Accéder à son compte iCloud sur Android
Plutôt séduit par l’approche d’Apple en matière de vie privée, j’ai toujours préféré utiliser iCloud pour mes données personnelles plutôt que les services Google. Mails, calendrier, contacts ou photos… Toutes mes données sont stockées sur la plate-forme d’Apple. Je me doutais que y accéder sur Android ne serait pas facile, je ne me suis pas trompé.
Apple ne laisse pas à Android la possibilité d’accéder à un compte iCloud facilement. Pour en configurer un dans l’application Gmail, il faut sélectionner « Autre », entrer son adresse mail et… insérer un mot de passe spécifique. Les plates-formes tierces n’ont pas accès au système de double authentification de la marque, ce qui empêche tout bêtement l’appareil de se connecter. Apple indique à Gmail que le mot de passe est incorrect.

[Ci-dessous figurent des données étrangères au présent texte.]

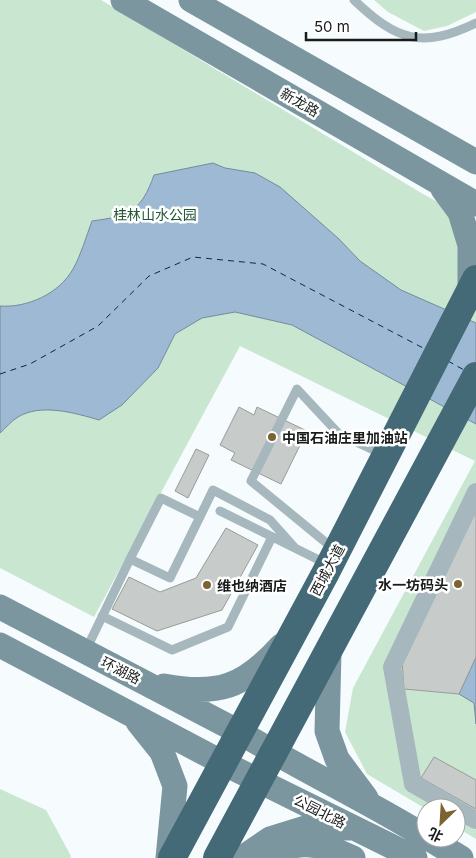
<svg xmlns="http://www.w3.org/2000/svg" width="476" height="858" font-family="Inter,'Noto Sans SC',sans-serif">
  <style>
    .green { fill: #c9e6d0 }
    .water { fill: #9db9d3; stroke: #768a9c }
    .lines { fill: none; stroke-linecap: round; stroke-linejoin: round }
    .ferry { stroke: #002c4e; stroke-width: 1; stroke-dasharray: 6 5; stroke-linecap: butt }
    .building { fill: #c7cccb; stroke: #979c9a }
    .lane { stroke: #a6b7be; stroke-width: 9 }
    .street { stroke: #a6b7be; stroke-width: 18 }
    .secondary { stroke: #7c96a0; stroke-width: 25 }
    .highway { stroke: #446977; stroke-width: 28 }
    .poi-dot { fill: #7c6334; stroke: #fff; stroke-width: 2 }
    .labels { text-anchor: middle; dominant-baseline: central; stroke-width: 5; stroke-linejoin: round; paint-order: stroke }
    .street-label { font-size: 14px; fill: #1a1c1c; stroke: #fff }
    .park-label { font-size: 14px; fill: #235634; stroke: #fff }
    .poi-label { font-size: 14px; font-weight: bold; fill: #1a1c1c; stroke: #fff; text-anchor: start }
  </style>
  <rect width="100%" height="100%" fill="#f6fcfd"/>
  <path class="green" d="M0 0H101L423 194 476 223V839L456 827V808L426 809 367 774 345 732 353 688 475 461 240 346 94 617 0 568Z
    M374 0H476V12L447 26 424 31 388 12Z
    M0 789 46 810 71 856 70 858H0Z"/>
  <path class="water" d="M213 163 225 168 255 173 280 187 339 239 360 261 401 290 476 323V424L292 325 235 312 202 318 175 334 158 368 122 405 99 420C75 413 41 403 18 417 11 421 6 428 0 433V306C27 308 59 294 73 269 81 255 86 237 92 221 129 216 141 212 154 175Z
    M476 657V724L474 703 459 694Z"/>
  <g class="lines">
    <path class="ferry" d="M448 361 464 370
      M0 374 30 364 98 326 149 276 193 257 263 264 425 349"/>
  </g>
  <path class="building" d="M239 407 254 415 257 407 307 431 281 484 231 460 235 453 220 445Z
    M196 449 209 455 188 498 175 491Z
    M476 511V657L459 694 404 689 402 660Z
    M226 528 258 545 222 610 157 631 112 609 129 577 160 592 196 578Z
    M434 757 476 780V809L421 778Z"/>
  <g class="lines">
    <path class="lane" d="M354 0C397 41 422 49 476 23
      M220 511 327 564
      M335 550 251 481 297 389 339 434 382 454
      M130 559 161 498 200 517
      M102 616 172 650 228 627 272 537
      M86 650 130 559 170 578 213 490 270 520 295 548"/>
    <path class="street" d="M455 808 413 784 392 667 476 492
      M456 809 476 820"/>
    <path class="secondary" d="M123 0 476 204
      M191 0 476 162
      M443 189 460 212 470 245V291
      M0 607 241 733C302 770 366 800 426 837
      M0 645 225 764 415 858
      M329 653 327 731 337 759 366 798
      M164 686C218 696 244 687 281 646
      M138 722 162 752 175 786 168 858
      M428 838 461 858
      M242 858 270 839 312 826 347 828
      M274 858C278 855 282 850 287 848 308 840 334 849 353 858"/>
    <path class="highway" d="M172 858 325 574 476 279
      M217 858 476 376"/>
  </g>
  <g class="poi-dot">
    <circle cx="272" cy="437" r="5"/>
    <circle cx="458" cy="584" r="5"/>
    <circle cx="207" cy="585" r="5"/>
  </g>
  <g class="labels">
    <g class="street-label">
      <text transform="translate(300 102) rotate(30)">新龙路</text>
      <text transform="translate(327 570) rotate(-62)">西城大道</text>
      <text transform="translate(121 670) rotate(27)">环湖路</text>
      <text transform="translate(320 811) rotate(27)">公园北路</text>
    </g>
    <g class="park-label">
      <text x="155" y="214">桂林山水公园</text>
    </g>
    <g class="poi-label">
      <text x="282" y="437">中国石油庄里加油站</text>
      <text x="448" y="584" text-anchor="end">水一坊码头</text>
      <text x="217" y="585">维也纳酒店</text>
    </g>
  </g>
  <g transform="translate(441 823) rotate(205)"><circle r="24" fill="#ffffff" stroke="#a3a4a4"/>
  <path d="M0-4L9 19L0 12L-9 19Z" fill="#7c6334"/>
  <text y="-8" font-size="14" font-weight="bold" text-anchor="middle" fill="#1a1c1c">北</text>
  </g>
  <path d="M306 32v8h110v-8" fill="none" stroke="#1a1c1c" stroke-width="2.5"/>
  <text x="314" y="32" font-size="15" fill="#1a1c1c" stroke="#ffffff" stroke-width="4" paint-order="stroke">50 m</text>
</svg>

Rendez-vous alors sur iCloud.com qui demande un code à six chiffres pour se connecter… un code qu’il envoie uniquement sur un appareil Apple, comme un iPhone. Heureusement, une option SMS est cachée dans un sous-menu et permet de se connecter tout de même. En fouillant les réglages d’iCloud, rien. Il faut en fait se rendre sur le site appleid.apple.com et « créer un mot de passe spécifique ». Apple génère un mot de passe unique qui ne fonctionnera qu’avec l’application Gmail sur Android, pour retrouver sa boîte mail. Les contacts et les calendriers ne sont en revanche pas synchronisés. Pour les retrouver, pas d’autre choix que de les exporter et de les importer sur un compte Google (en passant par l’application Google Drive, par exemple). Impossible d’ajouter un contact sur le Pixel et de le retrouver sur mon Mac sans iCloud.

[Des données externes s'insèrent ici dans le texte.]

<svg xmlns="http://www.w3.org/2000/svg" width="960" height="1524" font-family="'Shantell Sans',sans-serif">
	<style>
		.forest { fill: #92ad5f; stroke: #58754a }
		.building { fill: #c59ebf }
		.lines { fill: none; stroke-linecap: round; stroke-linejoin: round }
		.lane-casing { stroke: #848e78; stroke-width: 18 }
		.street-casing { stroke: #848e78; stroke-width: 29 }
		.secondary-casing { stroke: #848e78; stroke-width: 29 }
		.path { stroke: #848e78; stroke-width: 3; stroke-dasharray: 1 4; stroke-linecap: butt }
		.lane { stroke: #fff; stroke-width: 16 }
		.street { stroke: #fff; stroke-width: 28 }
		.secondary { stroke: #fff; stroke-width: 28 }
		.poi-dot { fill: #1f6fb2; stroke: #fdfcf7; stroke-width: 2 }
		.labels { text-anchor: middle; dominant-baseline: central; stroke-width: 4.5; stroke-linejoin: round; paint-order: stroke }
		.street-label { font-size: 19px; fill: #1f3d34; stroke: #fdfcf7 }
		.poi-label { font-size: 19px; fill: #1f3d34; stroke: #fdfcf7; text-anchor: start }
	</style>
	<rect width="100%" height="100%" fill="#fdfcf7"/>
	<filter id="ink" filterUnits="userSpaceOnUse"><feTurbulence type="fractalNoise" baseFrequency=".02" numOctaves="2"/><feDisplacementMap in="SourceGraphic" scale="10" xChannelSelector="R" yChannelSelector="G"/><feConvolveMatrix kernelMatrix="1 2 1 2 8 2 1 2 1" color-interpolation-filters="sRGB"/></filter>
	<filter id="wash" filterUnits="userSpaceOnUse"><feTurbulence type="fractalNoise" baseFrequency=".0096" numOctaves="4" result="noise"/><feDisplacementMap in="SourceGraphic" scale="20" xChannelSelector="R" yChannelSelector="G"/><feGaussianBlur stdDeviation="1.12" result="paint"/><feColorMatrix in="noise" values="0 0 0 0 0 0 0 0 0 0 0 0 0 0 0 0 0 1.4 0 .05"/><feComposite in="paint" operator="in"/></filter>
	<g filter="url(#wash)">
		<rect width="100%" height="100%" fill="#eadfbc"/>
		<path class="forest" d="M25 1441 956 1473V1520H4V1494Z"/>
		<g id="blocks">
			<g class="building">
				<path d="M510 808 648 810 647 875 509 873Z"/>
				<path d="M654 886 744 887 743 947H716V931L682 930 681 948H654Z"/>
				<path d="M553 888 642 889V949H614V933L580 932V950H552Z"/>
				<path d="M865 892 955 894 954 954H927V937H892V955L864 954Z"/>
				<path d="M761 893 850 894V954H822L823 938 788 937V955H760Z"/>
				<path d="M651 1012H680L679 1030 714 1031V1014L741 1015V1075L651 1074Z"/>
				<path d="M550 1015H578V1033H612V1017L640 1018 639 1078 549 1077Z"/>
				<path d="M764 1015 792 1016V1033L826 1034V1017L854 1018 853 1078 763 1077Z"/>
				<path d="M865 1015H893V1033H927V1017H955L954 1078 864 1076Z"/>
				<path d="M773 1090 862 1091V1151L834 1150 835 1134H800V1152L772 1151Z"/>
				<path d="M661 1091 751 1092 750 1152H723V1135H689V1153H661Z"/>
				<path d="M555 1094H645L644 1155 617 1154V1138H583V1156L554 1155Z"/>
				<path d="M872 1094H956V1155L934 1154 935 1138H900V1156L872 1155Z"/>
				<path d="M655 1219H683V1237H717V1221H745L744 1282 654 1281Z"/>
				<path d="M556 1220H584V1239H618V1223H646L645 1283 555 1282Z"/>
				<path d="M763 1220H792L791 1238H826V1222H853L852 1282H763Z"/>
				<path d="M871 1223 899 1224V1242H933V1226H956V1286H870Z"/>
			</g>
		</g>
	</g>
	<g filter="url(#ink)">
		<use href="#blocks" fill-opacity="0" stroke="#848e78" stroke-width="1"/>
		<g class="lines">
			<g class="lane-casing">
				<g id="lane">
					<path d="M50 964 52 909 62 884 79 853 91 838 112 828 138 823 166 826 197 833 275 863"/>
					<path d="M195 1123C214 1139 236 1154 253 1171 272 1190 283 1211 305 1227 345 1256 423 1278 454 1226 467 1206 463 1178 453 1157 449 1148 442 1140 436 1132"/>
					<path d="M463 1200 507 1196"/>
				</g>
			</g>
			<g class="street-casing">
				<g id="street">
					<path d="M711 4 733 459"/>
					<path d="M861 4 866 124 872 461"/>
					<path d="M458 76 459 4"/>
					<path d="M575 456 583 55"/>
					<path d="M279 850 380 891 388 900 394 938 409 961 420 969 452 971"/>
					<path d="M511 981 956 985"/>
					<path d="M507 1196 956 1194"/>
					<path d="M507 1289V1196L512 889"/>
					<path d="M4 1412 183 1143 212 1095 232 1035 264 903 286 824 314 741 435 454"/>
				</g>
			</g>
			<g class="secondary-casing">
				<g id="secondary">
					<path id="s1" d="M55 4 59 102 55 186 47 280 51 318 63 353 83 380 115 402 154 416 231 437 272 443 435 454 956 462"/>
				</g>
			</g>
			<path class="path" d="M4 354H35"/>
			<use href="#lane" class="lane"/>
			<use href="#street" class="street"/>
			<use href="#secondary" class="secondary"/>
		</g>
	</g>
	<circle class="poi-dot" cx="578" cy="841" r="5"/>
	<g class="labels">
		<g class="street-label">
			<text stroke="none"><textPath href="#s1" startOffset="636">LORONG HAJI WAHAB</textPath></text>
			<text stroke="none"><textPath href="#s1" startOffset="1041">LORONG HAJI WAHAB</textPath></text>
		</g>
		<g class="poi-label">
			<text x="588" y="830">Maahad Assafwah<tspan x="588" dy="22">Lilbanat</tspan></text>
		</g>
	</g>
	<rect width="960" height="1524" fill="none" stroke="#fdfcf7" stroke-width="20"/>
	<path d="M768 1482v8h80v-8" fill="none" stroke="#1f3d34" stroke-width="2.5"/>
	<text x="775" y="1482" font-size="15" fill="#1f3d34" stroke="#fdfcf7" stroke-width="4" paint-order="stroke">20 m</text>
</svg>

En l’absence de client Apple Photos sur Android, impossible de retrouver ma photothèque de 80 Go sur mon smartphone Android. Seule solution, tout télécharger en local sur mon iPhone et les importer dans Google Photos. L’utilisateur non fibré peut donc en avoir pour plusieurs semaines. Seul Apple Music est disponible sur Android et ne pose aucun problème de conversion.
Rester, ou tout quitter
Paradoxalement, pour retenir un utilisateur dans son écosystème, Apple le pousse à tout transférer chez la concurrence. C’est le constat que je dresse de cette expérience de migration vers Android. J’aurais aimé profiter du Pixel en conservant mes services Apple mais la marque fait tout pour que l’utilisateur qui l’abandonne n’ait pas d’autres choix que de tirer un trait sur tout le reste de son écosystème. Pas besoin de vous dire qu’un HomePod, une Apple Watch, un Mac ou un iPad se montrent bien moins collaboratifs avec un Pixel qu’un iPhone, histoire de rappeler à l’utilisateur qu’il est désormais sorti d’un monde intégré, passé dans une autre dimension, celle des smartphones Android. La stratégie d’Apple est cohérente mais peut aussi repousser le client qui aurait le courage de tout abandonner.
Vais-je revenir sur iPhone dans un futur proche ? Peut-être. Mais si on devait tirer une morale de cette histoire, c’est qu’il ne faut jamais trop dépendre d’un écosystème, au risque de se retrouver pris au piège.